Alibaba’s era of exceptional growth is over as Chinese consumer spending power weakens, say analysts
- The Chinese e-commerce giant’s adjusted profit fell 39 per cent in the September quarter, marking the first such decline in 22 quarters
- Competition from rivals Pinduoduo and JD.com, as well as online sales by live-streaming platforms like Douyin, have squeezed profit margins

Alibaba Group Holding is bidding farewell to its golden era of exceptional revenue and profit growth amid a broad weakening in consumer spending in the world’s second largest economy, analysts said.
The key factor behind Alibaba’s weaker-than-expected performance was sluggish consumer sentiment and spending in China, where third-quarter GDP growth decelerated to 4.9 per cent year on year while retail sales, a broad gauge of consumer spending, rose only 4.9 per cent last month compared to the same period last year.

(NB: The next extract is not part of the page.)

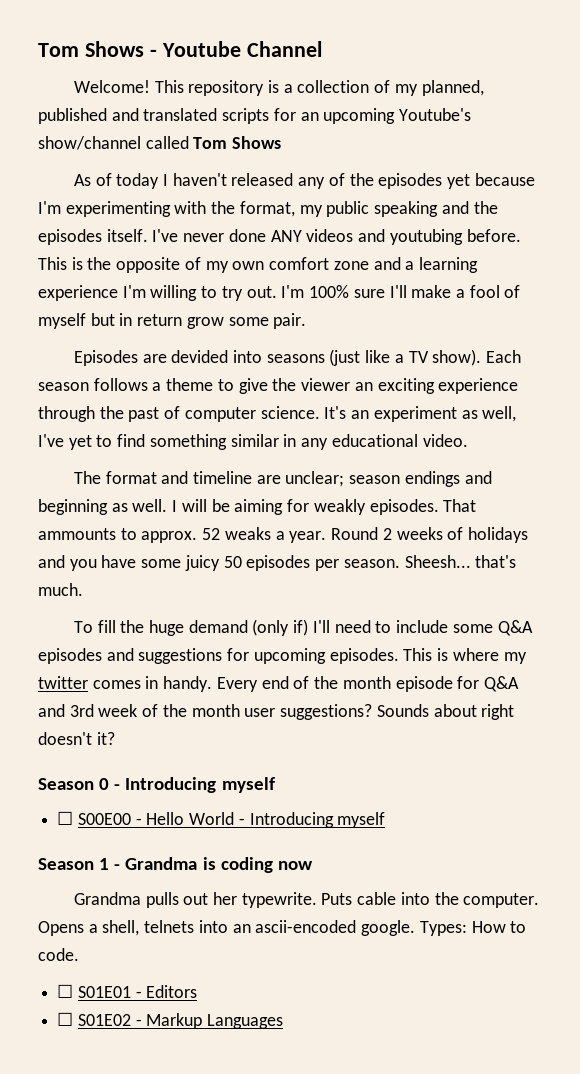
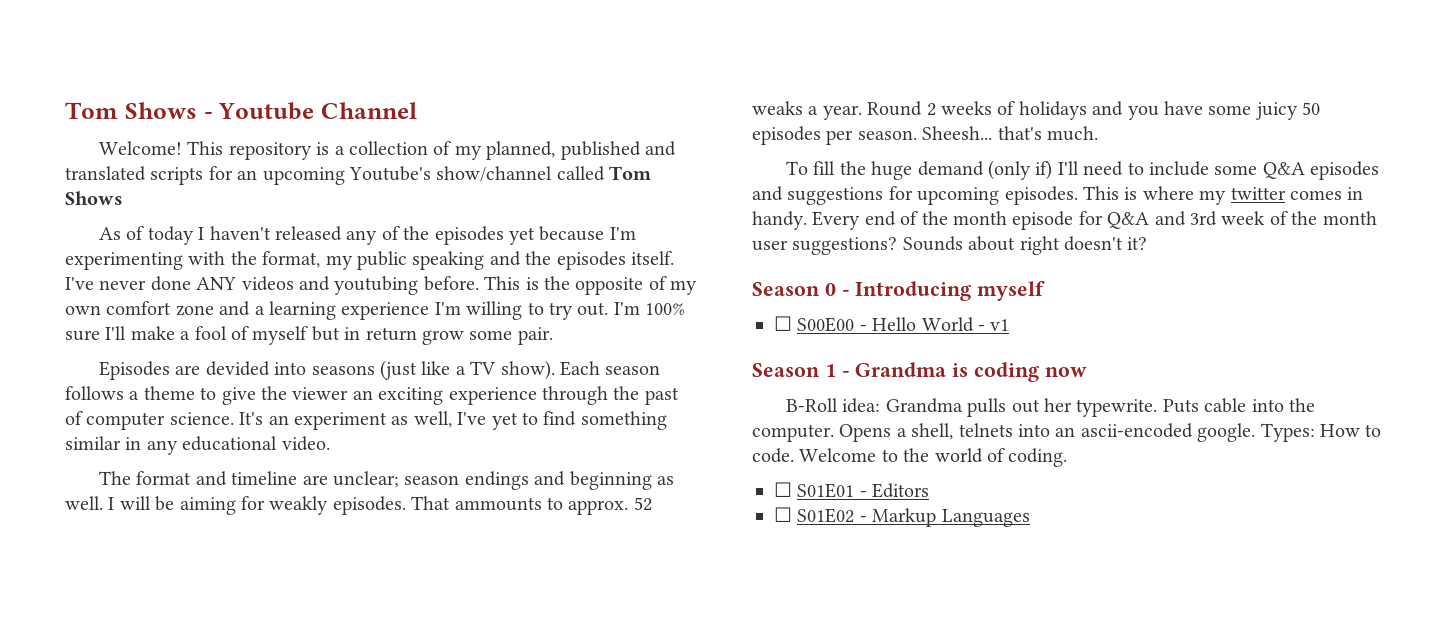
[249,812,386,828] Introducing myself -> [990,319,1010,331] v1
(313, 865) none -> [785,398,881,413] B-Roll idea:
(79, 954) none -> [799,448,1068,467] Welcome to the world of coding.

“The time when Alibaba grew rapidly has passed,” said Chen Tao, a senior e-commerce analyst at consultancy Analysys. “Alibaba has a very high consumer penetration rate in the domestic market, which means little room to grow potential users.”
Chen said there was still potential for Alibaba to achieve higher growth in overseas markets and the non-retail market, but not in its domestic retail business.
“I think it may keep a certain growth speed, but it’s impossible for them to grow rapidly,” Chen said, adding that China’s changing macro environment stymies prospects for continued rapid growth.